Translations in other languages 
Bagriany's novel Tiger Catchers has been translated into almost all major European languages, including English, Spanish, Dutch and German. Unfortunately, the translation of the novel in the last two languages was not done directly from the Ukrainian language, but was translated from the English edition of Macmillan.

The translation of the novel into Italian, Danish and other languages was also planned in the late 1950s.

 (English) Ivan Bahrianyi. The Hunters and the Hunted. Translated from the Ukrainian: George S. N. Luckyj or S. Davidovich, A. Gregorovich; foreword: Samuel Beatty. Toronto: Burns & MaCeachern. 1954 270 p.
 (reprint) Ivan Bahriany. The Hunters and the Hunted. Translated from the Ukrainian: George S. N. Luckyj. London: Macmillan; New York: St. Martin's Press. 1956. 244 p. (pdf
 (Dutch). Iwan Bahrjany. Vlucht in de Taiga. Vertalen uit het Engels door: Peter van Wijk. Utrecht: Het Spectrum 1959. 189 p (Prisma-boeken, 392)

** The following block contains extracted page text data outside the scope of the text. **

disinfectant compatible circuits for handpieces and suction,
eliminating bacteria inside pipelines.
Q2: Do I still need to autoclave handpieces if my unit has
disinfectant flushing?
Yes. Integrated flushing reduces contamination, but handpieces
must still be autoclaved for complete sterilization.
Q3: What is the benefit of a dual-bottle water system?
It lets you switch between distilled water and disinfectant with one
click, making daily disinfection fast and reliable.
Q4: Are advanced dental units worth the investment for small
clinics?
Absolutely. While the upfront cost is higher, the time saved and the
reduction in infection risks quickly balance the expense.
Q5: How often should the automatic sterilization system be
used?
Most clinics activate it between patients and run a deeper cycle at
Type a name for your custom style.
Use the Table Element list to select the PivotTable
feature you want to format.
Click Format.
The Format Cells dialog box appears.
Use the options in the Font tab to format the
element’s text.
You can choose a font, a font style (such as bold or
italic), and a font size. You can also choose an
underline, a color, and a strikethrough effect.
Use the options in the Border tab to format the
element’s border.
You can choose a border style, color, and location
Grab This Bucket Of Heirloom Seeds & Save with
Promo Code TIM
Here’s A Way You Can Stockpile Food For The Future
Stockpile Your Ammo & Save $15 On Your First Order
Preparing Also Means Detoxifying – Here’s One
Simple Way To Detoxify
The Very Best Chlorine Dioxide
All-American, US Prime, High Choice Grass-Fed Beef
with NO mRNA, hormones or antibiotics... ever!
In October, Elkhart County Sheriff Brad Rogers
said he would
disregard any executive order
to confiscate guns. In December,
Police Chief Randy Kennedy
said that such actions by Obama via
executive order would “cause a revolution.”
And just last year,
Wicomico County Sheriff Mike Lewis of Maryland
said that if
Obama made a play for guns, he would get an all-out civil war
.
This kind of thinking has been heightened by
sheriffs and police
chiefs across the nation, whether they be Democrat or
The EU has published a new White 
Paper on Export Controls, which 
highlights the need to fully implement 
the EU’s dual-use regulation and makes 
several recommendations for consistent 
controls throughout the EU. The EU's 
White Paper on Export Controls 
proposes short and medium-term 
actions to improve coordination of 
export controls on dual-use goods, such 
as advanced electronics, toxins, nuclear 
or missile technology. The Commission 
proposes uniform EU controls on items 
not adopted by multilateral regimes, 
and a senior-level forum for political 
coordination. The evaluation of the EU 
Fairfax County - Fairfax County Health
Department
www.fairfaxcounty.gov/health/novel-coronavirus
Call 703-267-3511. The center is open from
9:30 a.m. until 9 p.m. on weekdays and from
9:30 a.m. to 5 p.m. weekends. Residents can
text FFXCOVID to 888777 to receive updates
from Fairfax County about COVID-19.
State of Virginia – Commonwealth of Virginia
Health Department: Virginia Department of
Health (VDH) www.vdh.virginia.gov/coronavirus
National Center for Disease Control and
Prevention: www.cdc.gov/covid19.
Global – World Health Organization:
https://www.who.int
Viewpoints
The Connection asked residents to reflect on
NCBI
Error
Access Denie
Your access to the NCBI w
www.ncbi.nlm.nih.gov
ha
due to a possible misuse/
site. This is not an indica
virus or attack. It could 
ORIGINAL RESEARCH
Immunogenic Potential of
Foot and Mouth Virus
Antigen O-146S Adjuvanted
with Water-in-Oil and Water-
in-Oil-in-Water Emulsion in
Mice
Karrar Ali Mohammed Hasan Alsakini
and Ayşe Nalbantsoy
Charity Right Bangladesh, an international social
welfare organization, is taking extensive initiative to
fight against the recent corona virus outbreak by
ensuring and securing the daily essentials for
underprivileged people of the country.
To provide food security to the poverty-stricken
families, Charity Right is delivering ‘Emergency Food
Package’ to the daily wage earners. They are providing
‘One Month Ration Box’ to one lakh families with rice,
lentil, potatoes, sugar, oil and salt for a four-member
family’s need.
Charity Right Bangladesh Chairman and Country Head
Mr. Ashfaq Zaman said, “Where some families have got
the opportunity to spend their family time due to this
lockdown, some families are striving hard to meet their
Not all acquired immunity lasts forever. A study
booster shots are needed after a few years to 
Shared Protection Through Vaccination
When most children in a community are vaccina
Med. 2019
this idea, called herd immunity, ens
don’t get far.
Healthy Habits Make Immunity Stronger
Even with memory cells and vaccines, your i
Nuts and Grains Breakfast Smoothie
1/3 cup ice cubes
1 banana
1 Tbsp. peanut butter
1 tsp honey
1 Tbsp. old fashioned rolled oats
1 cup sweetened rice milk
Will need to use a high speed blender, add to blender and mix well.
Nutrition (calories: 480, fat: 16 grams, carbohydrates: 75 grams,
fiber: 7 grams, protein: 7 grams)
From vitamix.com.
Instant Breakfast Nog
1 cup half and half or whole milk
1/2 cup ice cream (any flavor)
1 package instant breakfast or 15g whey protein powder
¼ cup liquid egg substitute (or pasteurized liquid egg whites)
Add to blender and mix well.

 (German) Iwan Bahriany. Das Gesetz der Taiga. Übersetzt von Englisch: Margreth von Kees. Köln/Graz: Verlag Styria.  . 255 s. abbreviated version)
 (Russian) Иван Багряный. Тигроловы. Перевод с украинского: Анатолий Горошко; рисунки Н. Байкова. Владивосток: Рубеж — Тихоокеанский альманах, 1992 No. 2 (с. 67–144) (abbreviated version)
 (Spanish) Ivan Bahrianyi. Cazadores de tigres (novela en dos tomos). Traducido al espanol por: Myxailo Vasylyk; : Volodymyr Vasylyk. Buenos Aires: Duken. 2006. 336 p.